Encouraging local pagan traditions would be a big mistake, he said. 

“Finally, the utopian idea to revitalize the pre-Colombian religions, separating them from Christ and the universal Church, would not be progress but regression,” the bishop emeritus explained.  

Regarding the working document’s keen interest in the subject of the ordination of married men, Azcona believes that the local priesthood is currently in too poor a spiritual state for such solutions. 

“The meaning of the priestly ministry, and specifically in the Amazon, is lost or is dead in the lives or in the authentic pastoral conversion of priests,” he declared. 

“Why ordain viri probati within a priesthood in crisis?” 

Meanwhile, Azcona firmly believes in the spiritual good of chastity in continence. 

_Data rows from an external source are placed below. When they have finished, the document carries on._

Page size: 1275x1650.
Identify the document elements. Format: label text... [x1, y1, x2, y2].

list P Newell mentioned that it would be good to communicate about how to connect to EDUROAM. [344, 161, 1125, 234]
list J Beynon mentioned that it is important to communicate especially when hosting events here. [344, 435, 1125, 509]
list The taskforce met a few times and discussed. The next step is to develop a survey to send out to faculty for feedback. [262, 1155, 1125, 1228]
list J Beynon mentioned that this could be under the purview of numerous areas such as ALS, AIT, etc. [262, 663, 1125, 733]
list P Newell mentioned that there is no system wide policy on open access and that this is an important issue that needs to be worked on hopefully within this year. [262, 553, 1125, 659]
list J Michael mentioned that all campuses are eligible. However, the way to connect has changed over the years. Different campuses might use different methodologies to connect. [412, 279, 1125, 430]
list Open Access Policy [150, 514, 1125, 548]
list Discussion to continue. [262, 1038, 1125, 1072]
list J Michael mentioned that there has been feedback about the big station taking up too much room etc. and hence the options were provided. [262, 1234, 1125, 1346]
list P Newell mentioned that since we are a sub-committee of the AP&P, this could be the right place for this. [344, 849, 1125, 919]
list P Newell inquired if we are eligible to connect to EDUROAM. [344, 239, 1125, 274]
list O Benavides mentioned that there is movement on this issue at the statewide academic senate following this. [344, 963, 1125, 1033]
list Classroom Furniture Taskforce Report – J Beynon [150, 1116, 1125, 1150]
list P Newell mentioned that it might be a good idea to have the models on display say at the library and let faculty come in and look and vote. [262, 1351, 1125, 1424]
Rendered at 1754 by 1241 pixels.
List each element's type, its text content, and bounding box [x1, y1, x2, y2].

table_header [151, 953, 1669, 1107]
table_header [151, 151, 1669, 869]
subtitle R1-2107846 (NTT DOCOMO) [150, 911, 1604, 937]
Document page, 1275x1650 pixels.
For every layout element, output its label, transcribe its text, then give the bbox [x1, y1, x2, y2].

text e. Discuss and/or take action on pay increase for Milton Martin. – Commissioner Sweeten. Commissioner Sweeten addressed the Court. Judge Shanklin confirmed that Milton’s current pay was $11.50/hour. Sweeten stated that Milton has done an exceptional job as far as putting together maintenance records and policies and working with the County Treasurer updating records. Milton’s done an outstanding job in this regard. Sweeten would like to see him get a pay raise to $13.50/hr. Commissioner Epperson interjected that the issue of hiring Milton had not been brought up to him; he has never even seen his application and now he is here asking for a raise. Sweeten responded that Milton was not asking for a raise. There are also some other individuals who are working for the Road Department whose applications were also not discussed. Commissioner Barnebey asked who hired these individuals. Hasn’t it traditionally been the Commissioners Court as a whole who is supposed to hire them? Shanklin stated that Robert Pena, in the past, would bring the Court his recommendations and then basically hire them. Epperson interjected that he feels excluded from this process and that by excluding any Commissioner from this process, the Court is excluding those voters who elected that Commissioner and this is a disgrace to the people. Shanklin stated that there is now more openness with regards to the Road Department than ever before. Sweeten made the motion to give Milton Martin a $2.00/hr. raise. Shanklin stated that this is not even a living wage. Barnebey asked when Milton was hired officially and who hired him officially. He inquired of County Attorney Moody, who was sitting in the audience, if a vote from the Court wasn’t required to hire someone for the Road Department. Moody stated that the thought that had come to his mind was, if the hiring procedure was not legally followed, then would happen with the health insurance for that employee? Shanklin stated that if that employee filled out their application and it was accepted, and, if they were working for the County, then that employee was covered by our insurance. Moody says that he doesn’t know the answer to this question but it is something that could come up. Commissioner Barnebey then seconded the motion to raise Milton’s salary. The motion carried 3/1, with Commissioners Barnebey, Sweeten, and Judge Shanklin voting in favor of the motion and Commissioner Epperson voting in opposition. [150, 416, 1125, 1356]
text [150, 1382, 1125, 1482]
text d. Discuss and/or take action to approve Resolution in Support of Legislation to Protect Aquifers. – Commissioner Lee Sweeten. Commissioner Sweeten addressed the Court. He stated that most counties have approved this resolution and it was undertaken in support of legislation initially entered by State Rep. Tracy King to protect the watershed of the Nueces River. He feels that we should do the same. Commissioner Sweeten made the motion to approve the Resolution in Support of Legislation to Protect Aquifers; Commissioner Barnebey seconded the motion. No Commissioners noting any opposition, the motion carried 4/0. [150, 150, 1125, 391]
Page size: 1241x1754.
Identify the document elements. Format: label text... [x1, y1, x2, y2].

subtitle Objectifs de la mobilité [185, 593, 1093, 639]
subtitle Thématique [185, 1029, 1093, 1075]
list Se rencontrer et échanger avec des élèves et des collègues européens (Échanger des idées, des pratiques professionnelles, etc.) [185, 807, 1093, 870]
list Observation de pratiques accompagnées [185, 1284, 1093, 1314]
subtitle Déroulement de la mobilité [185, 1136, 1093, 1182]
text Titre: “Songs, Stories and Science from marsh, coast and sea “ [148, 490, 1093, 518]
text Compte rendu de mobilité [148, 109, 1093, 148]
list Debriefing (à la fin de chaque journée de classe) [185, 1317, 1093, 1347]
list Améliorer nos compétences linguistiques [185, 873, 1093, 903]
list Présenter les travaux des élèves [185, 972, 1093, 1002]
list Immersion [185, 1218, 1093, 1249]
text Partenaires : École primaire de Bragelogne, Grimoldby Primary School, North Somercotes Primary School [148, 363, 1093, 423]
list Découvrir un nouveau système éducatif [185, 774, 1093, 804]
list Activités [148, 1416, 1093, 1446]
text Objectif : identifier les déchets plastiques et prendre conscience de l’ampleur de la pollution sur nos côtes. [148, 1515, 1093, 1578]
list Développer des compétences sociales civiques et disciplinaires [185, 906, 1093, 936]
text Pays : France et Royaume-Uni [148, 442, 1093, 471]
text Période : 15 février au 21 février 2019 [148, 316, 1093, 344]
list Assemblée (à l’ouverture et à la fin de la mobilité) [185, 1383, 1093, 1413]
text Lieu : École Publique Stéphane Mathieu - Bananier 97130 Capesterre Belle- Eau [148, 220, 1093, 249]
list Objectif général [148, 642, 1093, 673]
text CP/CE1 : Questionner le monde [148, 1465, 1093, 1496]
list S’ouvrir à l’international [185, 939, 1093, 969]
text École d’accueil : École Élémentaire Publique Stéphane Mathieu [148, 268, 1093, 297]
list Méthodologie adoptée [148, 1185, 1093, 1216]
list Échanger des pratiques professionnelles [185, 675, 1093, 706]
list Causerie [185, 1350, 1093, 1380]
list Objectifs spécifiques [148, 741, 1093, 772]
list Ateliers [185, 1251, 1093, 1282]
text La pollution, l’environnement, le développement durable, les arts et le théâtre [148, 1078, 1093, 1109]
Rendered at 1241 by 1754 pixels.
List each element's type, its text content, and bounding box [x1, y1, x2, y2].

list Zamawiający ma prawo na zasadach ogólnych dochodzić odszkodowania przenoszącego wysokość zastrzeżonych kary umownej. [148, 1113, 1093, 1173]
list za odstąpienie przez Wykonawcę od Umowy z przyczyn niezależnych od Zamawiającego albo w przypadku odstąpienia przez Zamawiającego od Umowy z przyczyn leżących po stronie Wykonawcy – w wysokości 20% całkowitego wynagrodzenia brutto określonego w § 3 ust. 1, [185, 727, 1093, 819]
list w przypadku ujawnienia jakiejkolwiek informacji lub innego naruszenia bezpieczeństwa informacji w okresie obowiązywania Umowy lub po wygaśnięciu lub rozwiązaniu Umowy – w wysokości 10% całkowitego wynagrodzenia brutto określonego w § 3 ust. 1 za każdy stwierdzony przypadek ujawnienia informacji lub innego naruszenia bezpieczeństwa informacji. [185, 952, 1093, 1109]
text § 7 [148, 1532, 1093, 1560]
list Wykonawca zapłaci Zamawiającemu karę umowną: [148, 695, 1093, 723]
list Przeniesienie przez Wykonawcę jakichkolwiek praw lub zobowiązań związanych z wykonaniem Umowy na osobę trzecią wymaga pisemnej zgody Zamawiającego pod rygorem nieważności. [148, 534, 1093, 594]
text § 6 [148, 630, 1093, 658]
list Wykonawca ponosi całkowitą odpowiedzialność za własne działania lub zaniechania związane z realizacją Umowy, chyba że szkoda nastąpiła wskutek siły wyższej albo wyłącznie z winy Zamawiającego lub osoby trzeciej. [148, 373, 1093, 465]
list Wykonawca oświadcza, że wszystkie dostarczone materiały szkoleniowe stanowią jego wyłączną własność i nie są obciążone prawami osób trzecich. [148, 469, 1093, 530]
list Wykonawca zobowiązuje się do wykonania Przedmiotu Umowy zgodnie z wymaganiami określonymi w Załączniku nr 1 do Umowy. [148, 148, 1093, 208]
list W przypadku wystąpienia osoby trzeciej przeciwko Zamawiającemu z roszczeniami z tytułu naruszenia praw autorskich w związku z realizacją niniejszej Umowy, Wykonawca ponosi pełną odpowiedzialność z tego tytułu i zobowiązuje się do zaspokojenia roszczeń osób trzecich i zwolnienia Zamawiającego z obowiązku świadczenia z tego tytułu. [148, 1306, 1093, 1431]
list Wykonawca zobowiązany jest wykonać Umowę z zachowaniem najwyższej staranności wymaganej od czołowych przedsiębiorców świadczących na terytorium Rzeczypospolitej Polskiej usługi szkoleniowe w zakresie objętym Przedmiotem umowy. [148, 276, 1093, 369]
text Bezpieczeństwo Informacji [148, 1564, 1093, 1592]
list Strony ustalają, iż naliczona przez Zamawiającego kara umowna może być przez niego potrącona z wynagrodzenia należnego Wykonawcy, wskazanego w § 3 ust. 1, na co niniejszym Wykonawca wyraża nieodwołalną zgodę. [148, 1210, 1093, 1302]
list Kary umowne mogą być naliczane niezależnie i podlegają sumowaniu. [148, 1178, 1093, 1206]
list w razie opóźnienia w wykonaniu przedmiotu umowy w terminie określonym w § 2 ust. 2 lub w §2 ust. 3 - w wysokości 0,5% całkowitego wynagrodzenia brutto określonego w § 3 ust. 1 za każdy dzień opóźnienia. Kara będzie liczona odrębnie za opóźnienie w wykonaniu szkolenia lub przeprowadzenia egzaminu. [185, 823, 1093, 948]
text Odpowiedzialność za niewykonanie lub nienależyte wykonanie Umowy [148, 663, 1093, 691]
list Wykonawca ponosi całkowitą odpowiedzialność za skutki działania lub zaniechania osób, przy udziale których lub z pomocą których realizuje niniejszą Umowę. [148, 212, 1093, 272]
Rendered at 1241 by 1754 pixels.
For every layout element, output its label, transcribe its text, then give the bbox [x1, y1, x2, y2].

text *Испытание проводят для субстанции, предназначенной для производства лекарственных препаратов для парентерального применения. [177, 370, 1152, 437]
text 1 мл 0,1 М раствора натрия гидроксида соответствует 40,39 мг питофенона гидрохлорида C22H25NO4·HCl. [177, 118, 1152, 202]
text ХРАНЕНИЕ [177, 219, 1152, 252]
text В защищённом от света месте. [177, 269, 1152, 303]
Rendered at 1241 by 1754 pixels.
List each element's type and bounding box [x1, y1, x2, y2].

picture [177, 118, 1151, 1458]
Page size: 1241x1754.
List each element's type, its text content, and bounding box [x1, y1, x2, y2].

“The perfect and perpetual continence of the kingdom of heaven will continue being, a sign of encouragement of pastoral charity and the original source of spiritual fruitfulness within the Amazon,” he said.

The Catholic Territorial Prelature of Marajó is located in northern Brazil and includes dozens of islands in the Amazon River. It covers 41,000 miles and has an estimated population of 260,000 people.

The October 6–27 synod in Rome will draw together bishops from Bolivia, Brazil, Colombia, Ecuador, French Guiana, Guyana, Peru, Venezuela, and Suriname.